> _Problem to work on_
Scan the records below. Report the number of lines containing the word "layout", and nothing more.

> _Information shown_
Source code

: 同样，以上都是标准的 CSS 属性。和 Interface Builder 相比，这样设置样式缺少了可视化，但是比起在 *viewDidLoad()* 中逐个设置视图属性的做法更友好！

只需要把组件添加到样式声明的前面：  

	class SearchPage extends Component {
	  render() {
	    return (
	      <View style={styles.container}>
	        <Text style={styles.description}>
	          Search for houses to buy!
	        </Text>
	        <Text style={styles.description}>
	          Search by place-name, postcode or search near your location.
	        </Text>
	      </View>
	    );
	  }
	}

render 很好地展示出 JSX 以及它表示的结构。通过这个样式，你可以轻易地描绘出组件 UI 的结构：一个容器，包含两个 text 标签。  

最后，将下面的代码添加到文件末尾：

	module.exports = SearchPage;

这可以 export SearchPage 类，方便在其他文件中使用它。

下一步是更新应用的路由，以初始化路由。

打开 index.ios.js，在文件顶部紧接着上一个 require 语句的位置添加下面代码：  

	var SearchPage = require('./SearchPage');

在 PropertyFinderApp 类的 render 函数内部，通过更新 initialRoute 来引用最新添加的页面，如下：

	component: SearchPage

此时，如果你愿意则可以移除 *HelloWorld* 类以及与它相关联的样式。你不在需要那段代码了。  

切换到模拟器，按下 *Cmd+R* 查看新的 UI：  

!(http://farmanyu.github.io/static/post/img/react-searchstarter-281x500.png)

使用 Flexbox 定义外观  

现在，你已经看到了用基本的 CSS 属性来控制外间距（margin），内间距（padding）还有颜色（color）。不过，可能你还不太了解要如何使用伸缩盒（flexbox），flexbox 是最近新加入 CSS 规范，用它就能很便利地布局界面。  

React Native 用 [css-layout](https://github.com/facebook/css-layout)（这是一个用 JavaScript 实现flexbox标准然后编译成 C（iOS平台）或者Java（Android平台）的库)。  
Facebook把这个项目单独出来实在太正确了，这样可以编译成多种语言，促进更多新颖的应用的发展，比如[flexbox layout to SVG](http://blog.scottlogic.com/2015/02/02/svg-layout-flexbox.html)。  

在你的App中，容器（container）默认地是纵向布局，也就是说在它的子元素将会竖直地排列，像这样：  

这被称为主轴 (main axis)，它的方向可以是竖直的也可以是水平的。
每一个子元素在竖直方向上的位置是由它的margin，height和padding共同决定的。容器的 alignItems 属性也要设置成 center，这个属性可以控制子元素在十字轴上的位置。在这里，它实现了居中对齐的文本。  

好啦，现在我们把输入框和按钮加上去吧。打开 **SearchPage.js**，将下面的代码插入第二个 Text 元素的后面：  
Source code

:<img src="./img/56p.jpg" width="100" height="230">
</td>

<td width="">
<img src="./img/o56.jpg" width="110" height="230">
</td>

> _Exercise answer_
2